Rien n’est moins sûr : si le conducător l’a emporté, c’est parce qu’il correspondait le mieux aux intérêts des
nazis qui avaient besoin d’ordre dans ce pays, « cinquième producteur
mondial de pétrole et deuxième en Europe » (p. 256). Les arguments de
l’auteure sur ce point sont plus que convaincants, notamment s’agissant des
protestations formulées par les officiels nazis à propos de l’accélération de
la déjudéïsation entreprise par les gardistes qui désorganisaient l’économie
roumaine provoquant ainsi un sérieux manque à gagner pour la poursuite de la
guerre par l’Allemagne (p. 121, 189 et 214).
En règle générale, tout en se laissant aller à certaines
considérations qui peuvent laisser dubitatif le lecteur par leur côté
spéculatif, l’auteure fait preuve d’un sens critique très aigu à propos des
réalités roumaines de cette époque. Par exemple tout en déplorant les
injustices subies par la Roumanie
privée du nord de la Transylvanie au profit de la Hongrie et des deux
régions occupées par l’Armée rouge, elle fait remarquer que :
« L’importante communauté urbaine juive de Transylvanie
forcée, hélas, de choisir entre l’antisémitisme roumain et l’antisémitisme
hongrois, préférait l’antisémitisme hongrois » (p. 126).
« Bien que les gouvernants roumains de tous bords aient
toujours voulu l’ignorer, il était évident qu’une grande partie de la
paysannerie et du prolétariat urbain de ces deux provinces roumaines se
préparait à accueillir les Soviets
comme leurs sauveurs. » Les Roumains « avaient traité ces provinces
récemment annexées comme des colonies » (p. 90-91).

EXERCICE COURT 1 =>
Répondez aux questions suivantes à partir de l'extrait.
(a) Quel rang mondial l'extrait attribue-t-il à la Roumanie parmi les producteurs de pétrole ?
(b) Au profit de quel pays la Roumanie a-t-elle été privée du nord de la Transylvanie ?
(c) D'après la citation des pages 90-91, comment les Roumains avaient-ils traité les provinces récemment annexées ?
EXERCICE COURT 2 =>
Expliquez en une à trois phrases pourquoi, selon l'extrait, des officiels nazis ont protesté contre l'accélération de la déjudéïsation entreprise par les gardistes.
EXERCICE COURT 3 =>
Relevez tous les numéros de page cités entre parenthèses dans l'extrait.
Les lignes de données proviennent d'une autre source que l'extrait.

INFORMATIONS EXTRAITES =>
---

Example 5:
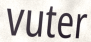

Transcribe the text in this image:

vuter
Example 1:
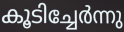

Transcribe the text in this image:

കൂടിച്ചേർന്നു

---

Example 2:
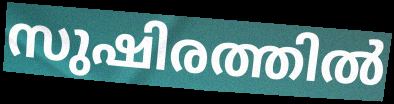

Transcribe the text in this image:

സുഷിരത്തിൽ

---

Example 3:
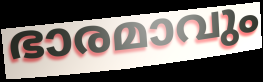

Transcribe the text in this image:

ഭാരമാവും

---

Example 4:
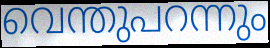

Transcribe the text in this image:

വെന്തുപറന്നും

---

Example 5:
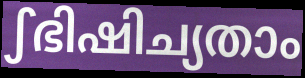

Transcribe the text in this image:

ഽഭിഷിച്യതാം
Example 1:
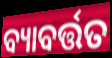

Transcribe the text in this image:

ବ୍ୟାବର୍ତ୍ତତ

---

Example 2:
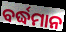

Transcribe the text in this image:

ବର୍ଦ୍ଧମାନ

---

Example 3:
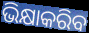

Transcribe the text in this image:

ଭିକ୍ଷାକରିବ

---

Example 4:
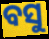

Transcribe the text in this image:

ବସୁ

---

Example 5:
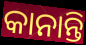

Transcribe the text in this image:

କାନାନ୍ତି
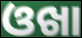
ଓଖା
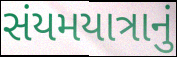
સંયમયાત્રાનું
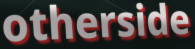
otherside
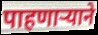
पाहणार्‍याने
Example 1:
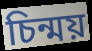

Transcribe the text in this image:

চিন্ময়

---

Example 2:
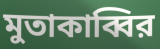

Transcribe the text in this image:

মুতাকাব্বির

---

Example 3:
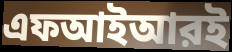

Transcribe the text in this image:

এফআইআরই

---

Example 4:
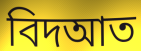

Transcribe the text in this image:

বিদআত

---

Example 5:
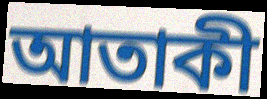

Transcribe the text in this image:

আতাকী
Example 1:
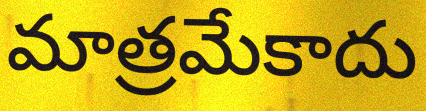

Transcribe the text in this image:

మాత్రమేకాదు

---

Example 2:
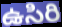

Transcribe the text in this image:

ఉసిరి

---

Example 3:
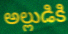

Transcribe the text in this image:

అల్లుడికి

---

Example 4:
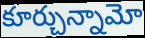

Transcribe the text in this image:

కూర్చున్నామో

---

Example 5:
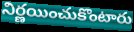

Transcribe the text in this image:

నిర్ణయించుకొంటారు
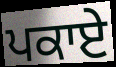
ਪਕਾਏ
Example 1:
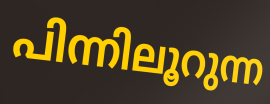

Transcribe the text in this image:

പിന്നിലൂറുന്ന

==

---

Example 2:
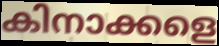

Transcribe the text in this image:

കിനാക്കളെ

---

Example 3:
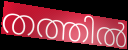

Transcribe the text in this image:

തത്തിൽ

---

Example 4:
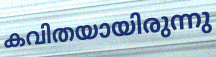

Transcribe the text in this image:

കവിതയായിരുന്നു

==

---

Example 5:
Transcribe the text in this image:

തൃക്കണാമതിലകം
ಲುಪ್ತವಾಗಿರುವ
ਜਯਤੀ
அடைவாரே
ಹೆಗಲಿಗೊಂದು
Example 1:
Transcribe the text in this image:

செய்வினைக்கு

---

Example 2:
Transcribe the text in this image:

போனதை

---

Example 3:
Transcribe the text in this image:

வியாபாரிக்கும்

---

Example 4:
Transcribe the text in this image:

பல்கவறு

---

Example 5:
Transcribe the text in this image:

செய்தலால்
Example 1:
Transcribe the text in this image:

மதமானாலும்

RÉPONSE COMPLÈTE 1 =>
(a) Elle est le cinquième producteur mondial de pétrole, et le deuxième en Europe.
(b) Au profit de la Hongrie.
(c) Ils les avaient traitées comme des colonies.

RÉPONSE COMPLÈTE 2 =>
Cette accélération désorganisait l'économie roumaine. Elle provoquait ainsi un sérieux manque à gagner pour la poursuite de la guerre par l'Allemagne.

RÉPONSE COMPLÈTE 3 =>
256 ; 121 ; 189 ; 214 ; 126 ; 90-91